Both the 1996 and 2006 conversations focus on subjects the women raised in their song: war, the government, welfare, money, food, drugs, mass media, creativity, men and women, mothers, and children. The conversations are juxtaposed with footage of Rachel, Margaret, and Tina in their everyday lives, and the combination of in-depth talk with equally candid images makes for an enthralling and thought-provoking film. It’s also very interesting to see how their opinions and perspectives have and have not changed, and on what topics – an evolution that is bound to resonate with many viewers.

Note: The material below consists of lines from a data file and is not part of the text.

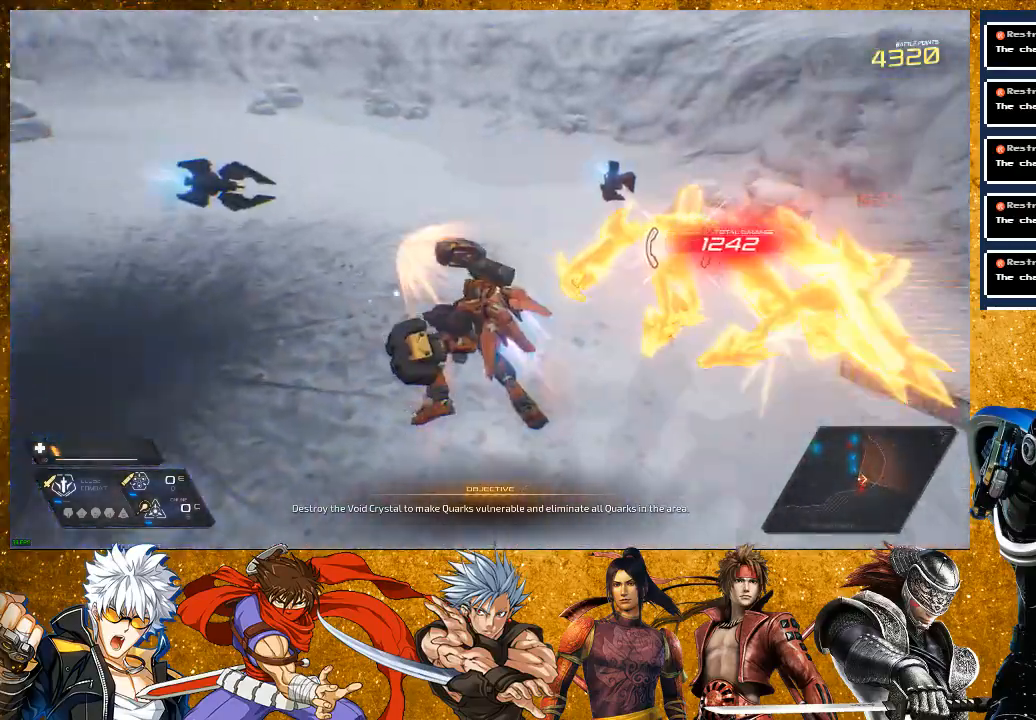
{"buttons": [], "left_stick": "up", "right_stick": "center", "events": [[100, "SQUARE", "down"], [183, "SQUARE", "up"], [300, "SQUARE", "down"], [383, "SQUARE", "up"], [483, "left_stick", "up"]]}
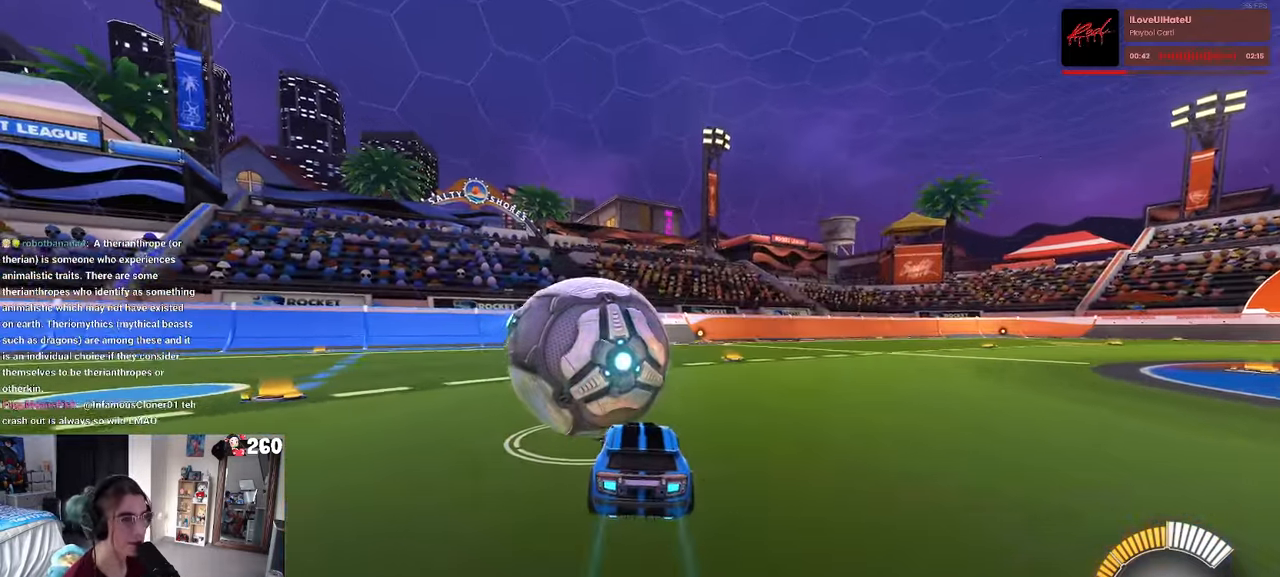
Gameplay with a controller (PlayStation layout); each line is a JSON object with the inputs held at the frame after it (dt_ms = milliseconds from this image to that frame). "events" lists button and stick changes between this image and that frame as [ms after this image, input, new state], when the widget could be followed in between. Not read: R2.
{"dt_ms": 500, "buttons": [], "left_stick": "center", "right_stick": "center", "events": [[67, "left_stick", "right"], [134, "R1", "down"], [150, "left_stick", "center"], [184, "TRIANGLE", "down"], [267, "TRIANGLE", "up"], [267, "left_stick", "left"], [350, "R1", "up"], [434, "left_stick", "center"]]}
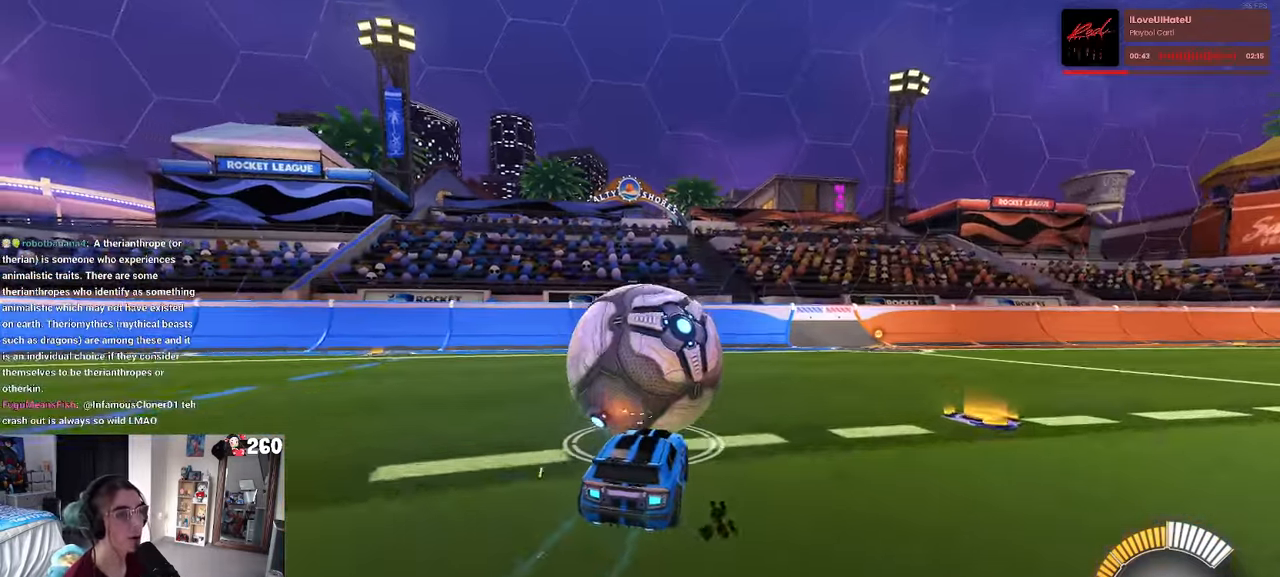
{"dt_ms": 500, "buttons": [], "left_stick": "center", "right_stick": "center", "events": [[134, "L2", "down"], [217, "left_stick", "right"], [300, "L2", "up"], [300, "left_stick", "center"]]}
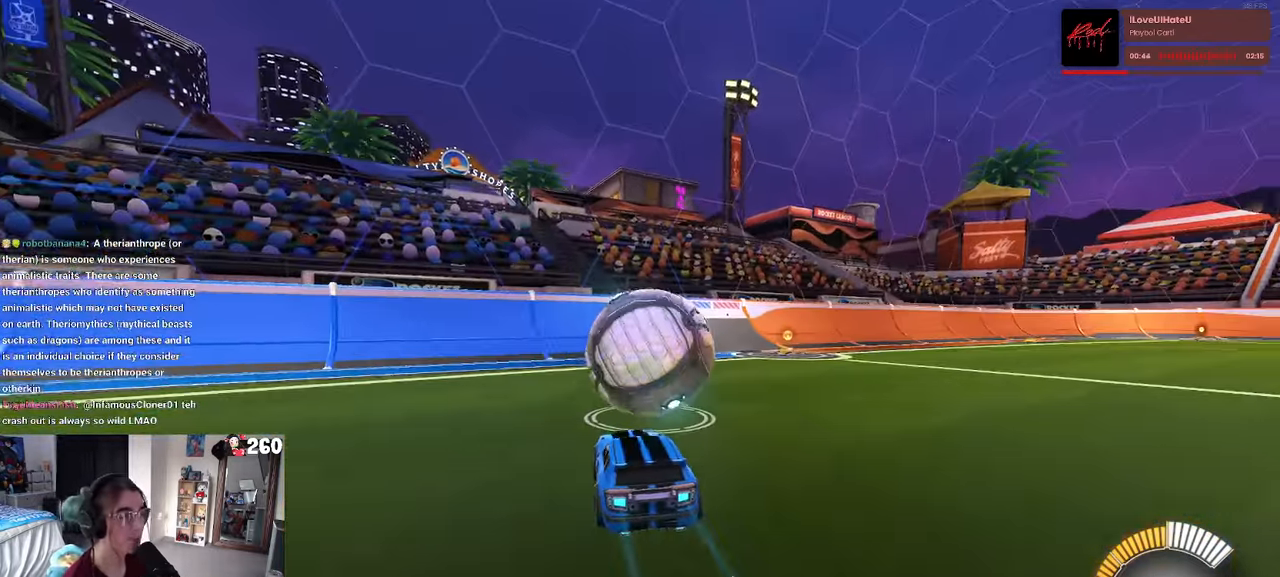
{"dt_ms": 500, "buttons": [], "left_stick": "center", "right_stick": "center", "events": [[234, "left_stick", "right"], [367, "left_stick", "center"]]}
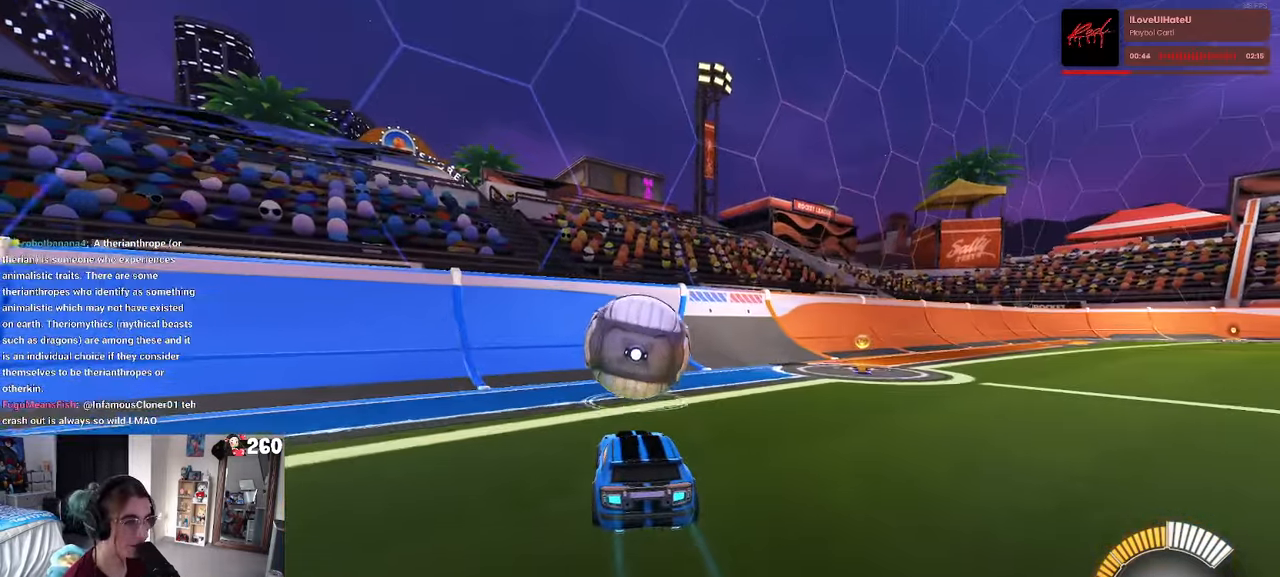
{"dt_ms": 500, "buttons": [], "left_stick": "center", "right_stick": "center", "events": [[100, "R1", "down"], [417, "R1", "up"]]}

All’s Well and Fair has been released as a 90-minute documentary, but individual segments are also available on the doc’s website; new episodes are available every Monday and Thursday through next month. The web series is very interactive, inviting viewers to add their comments, perspectives, and personal stories about how their own lives have unfolded and been shaped by specific experiences. And, as befitting a film about punk rock musicians, the soundtrack is absolutely wonderful.
I’ve been watching the series online; as of this writing, nine episodes have been posted, with ten more to come. So I don’t yet know if any earth-shaking revelations or twists lie in wait, but so far one of the aspects that I’ve enjoyed – and related to – the most is how utterly normal these women’s lives are. Sure, they’re doing things I can only dream of – for one, I have no musical talent – but watching them at home, work, and school, I feel like I’m hearing conversations like the ones I’ve had with my friends, in very familiar environments. And I think that’s where the genius of this film – and in Westphal’s talent as an interviewer – lies: in making the ordinary captivating and moving, and in drawing the viewer in to three compelling lives.